Double Eagle Petroleum announced proved oil and gas reserves totaled more than 115 Bcfe, a 25% increase over 2009 year-end proved reserves. The 22.8 Bcfe net increase is a result of a 32.0 Bcfe increase in the Company's proved reserves offset by the 2010 production of approximately 9.2 Bcfe. This represents a reserve replacement ratio of approximately 350%. The increase in the quantity of proved oil and gas reserves contributed to an increase of over 58% in the present value of Double Eagle's proved reserves, discounted at 10%, (PV-10 Value), which totaled $143.7 million at year-end 2010.

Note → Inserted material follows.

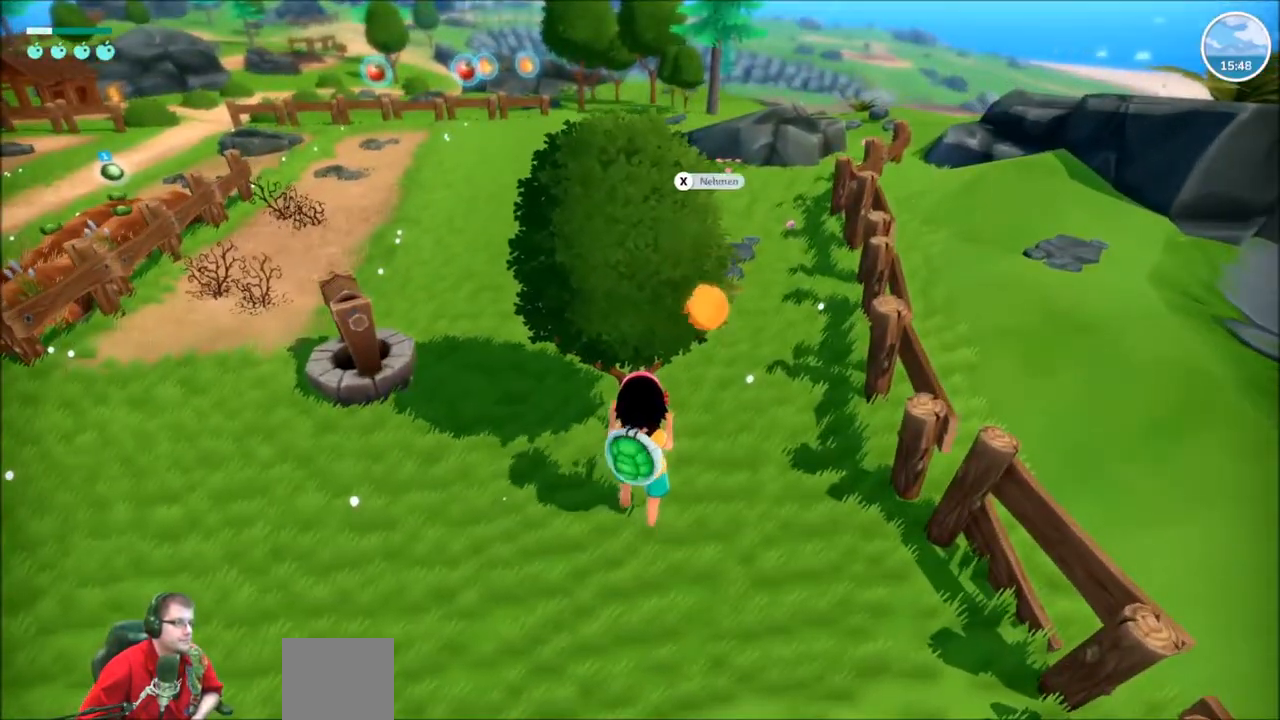
{"buttons": ["X"], "left_stick": "center", "right_stick": "center", "events": [[300, "left_stick", "right"], [367, "X", "down"], [467, "left_stick", "center"]]}
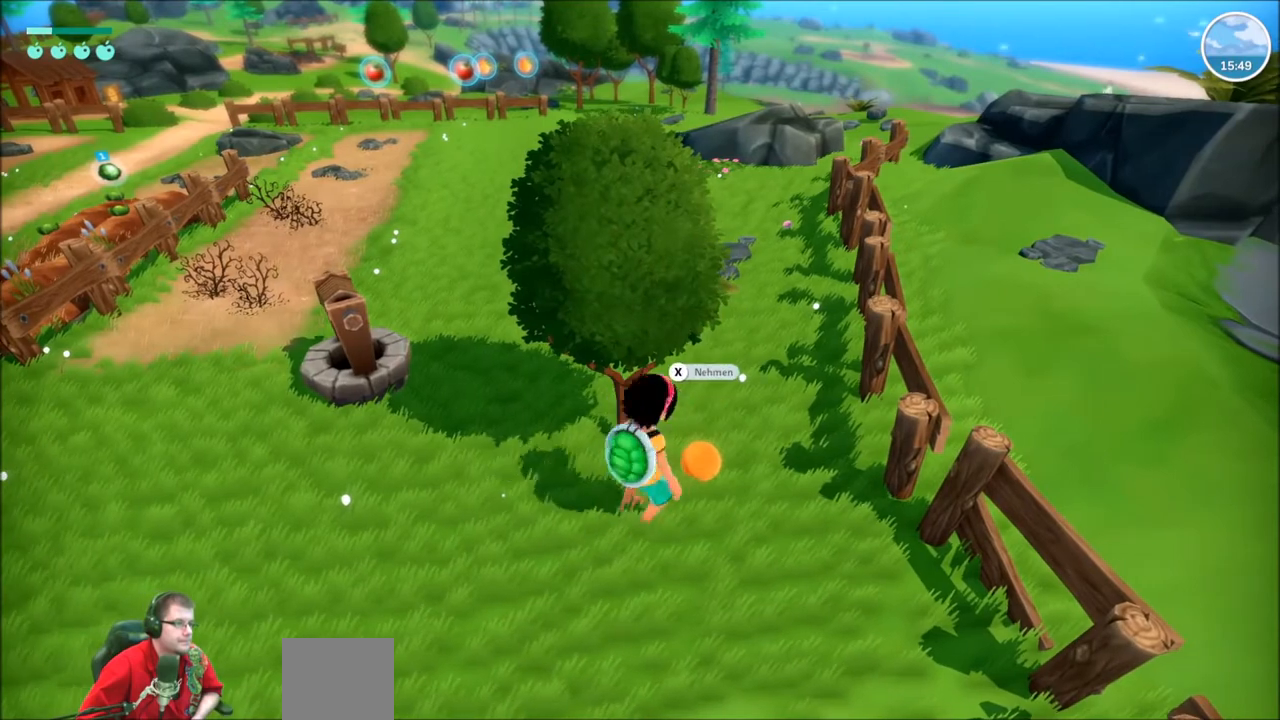
{"buttons": [], "left_stick": "center", "right_stick": "center", "events": [[34, "X", "up"]]}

During 2010, the Company focused on improving the quality of its producing wells and increasing working interest ownership in areas that it already operates. The Company's year-end reserve report reflects this business strategy. The significant increase in PV-10 at year-end 2010 was primarily related to: a) increased commodity prices; b) quantity increases in oil and gas reserves and c) an increased working interest percentage in the Atlantic Rim operating units.
The above reserves do not include any possible reserves related to the Company's Niobrara shale play acreage. The Company currently has over 70,000 net acres with Niobrara potential in parts of Wyoming and Nebraska. This acreage total includes 39,000 net acres in the Atlantic Rim, 15,600 net acres in the Powder River Basin, 9,100 net acres in the DJ Basin located in Wyoming and Nebraska, and 8,700 net acres in the Laramie/Hanna Basin.